Extracted records -
-=-=-=-=-

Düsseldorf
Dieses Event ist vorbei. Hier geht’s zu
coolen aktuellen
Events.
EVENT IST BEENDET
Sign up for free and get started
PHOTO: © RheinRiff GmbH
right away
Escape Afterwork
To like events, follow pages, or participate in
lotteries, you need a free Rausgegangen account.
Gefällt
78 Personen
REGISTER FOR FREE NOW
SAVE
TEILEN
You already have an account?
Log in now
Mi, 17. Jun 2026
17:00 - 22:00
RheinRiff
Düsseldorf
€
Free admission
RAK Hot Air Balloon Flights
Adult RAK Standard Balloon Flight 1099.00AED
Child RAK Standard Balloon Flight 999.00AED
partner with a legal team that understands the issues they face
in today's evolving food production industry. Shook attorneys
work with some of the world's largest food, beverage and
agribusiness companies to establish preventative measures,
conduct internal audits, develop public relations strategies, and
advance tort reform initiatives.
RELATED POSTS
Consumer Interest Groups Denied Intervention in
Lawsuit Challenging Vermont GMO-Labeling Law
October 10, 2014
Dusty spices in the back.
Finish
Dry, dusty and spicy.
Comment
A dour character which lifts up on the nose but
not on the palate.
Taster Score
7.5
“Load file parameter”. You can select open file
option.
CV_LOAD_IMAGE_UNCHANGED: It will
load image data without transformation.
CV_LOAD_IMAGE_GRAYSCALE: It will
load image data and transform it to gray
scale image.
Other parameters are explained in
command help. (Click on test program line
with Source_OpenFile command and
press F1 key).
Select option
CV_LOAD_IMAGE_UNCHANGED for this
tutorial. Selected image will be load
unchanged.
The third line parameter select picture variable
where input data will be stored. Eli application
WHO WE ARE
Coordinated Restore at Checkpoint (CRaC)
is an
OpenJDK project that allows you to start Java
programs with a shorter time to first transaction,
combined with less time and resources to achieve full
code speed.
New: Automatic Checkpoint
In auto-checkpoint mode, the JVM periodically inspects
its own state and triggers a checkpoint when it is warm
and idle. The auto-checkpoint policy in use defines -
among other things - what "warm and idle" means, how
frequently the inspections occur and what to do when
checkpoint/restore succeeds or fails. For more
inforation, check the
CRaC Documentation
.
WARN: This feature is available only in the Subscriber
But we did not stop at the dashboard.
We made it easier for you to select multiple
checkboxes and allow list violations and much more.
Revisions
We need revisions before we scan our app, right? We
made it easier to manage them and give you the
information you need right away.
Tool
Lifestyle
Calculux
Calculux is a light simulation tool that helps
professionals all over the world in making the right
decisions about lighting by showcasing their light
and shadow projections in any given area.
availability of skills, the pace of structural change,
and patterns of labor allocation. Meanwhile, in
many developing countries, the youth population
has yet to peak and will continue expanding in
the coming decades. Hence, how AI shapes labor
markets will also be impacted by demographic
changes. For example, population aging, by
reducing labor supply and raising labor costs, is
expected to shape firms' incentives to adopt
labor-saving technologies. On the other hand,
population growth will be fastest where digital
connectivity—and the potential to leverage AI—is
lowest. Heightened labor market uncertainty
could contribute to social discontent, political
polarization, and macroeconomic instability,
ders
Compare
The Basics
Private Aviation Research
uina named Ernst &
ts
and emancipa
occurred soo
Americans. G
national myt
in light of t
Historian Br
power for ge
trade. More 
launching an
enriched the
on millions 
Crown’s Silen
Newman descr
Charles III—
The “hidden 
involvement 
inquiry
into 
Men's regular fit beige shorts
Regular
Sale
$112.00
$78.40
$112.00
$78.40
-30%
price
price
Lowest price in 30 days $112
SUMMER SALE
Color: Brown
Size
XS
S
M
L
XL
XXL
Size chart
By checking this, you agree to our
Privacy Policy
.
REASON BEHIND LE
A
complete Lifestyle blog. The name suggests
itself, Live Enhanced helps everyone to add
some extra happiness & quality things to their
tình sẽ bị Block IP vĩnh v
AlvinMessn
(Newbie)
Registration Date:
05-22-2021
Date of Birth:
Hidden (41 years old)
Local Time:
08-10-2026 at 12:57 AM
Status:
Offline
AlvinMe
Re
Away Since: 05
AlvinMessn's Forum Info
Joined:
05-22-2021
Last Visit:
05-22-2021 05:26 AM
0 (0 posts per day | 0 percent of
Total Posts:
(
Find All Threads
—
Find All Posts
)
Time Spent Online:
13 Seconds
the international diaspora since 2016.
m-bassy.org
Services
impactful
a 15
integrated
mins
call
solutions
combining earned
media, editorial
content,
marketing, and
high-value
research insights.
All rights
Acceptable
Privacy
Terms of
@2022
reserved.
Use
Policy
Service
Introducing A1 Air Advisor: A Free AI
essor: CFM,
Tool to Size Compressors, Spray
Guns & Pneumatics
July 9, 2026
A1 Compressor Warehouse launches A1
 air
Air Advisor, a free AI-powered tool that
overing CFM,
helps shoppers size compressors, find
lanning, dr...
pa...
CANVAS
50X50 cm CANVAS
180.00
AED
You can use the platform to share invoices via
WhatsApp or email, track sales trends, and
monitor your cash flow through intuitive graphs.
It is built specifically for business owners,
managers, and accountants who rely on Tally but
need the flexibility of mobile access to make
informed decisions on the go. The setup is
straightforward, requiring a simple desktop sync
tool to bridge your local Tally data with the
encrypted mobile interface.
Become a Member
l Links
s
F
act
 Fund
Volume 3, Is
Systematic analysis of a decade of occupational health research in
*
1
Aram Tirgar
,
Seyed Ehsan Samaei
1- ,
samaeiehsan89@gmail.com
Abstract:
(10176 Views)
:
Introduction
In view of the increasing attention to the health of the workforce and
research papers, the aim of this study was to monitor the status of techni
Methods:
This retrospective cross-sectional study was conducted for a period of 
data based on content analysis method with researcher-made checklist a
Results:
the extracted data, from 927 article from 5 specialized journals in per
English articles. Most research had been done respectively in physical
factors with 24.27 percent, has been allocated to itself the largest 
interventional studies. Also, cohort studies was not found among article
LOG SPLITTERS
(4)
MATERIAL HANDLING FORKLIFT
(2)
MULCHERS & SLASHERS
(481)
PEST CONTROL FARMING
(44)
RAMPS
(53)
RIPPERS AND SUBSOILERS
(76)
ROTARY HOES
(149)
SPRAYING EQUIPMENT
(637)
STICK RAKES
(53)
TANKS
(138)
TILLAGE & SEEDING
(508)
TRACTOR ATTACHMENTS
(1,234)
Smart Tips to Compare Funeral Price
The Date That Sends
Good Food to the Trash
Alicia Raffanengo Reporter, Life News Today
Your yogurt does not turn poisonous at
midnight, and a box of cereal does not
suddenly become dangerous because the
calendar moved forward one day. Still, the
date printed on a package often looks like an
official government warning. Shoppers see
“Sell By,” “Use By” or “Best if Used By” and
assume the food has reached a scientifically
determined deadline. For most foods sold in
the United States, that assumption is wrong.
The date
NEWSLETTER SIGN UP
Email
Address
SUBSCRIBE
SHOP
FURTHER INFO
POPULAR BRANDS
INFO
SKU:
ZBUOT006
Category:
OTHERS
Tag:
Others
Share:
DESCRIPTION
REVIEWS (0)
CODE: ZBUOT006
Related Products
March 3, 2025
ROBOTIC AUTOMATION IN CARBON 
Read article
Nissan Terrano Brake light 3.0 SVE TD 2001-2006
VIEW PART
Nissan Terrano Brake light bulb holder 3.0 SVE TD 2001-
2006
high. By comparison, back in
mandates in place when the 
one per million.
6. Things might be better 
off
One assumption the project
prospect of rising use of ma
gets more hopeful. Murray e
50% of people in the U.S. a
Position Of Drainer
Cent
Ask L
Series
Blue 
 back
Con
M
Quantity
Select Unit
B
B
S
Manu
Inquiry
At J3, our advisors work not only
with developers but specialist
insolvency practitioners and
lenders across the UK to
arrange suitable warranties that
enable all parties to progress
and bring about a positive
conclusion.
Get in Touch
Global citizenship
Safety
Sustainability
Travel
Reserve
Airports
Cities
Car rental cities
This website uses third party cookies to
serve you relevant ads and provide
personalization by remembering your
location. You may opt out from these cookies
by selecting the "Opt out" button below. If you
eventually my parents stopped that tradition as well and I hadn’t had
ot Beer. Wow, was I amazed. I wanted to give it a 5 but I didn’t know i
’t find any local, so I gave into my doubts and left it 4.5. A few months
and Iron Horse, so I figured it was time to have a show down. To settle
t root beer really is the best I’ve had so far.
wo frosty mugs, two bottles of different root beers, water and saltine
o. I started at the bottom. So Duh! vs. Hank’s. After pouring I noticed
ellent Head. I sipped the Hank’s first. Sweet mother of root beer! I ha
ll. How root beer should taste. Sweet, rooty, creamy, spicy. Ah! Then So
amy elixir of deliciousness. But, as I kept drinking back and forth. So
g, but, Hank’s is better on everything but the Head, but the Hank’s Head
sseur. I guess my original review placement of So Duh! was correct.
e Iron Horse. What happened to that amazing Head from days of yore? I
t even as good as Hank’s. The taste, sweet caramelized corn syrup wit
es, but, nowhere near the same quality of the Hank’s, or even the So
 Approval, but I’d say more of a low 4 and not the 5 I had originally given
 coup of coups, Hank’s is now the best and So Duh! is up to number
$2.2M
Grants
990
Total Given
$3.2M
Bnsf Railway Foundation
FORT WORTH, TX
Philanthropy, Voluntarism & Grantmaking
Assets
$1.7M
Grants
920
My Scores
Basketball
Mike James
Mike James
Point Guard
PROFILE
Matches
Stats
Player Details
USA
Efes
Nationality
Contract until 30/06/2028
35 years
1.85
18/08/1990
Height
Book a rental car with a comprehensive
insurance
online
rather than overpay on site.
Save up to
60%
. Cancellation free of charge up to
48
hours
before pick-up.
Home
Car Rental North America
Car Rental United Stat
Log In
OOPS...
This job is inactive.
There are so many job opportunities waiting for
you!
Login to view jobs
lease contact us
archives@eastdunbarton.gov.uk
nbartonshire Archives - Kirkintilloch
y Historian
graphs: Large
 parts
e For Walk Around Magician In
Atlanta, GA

-=-=-=-=-

Problem -
Find the word "Calculux" in the listing above. Copy each line where it appears.

Answer box -
Calculux
Calculux is a light simulation tool that helps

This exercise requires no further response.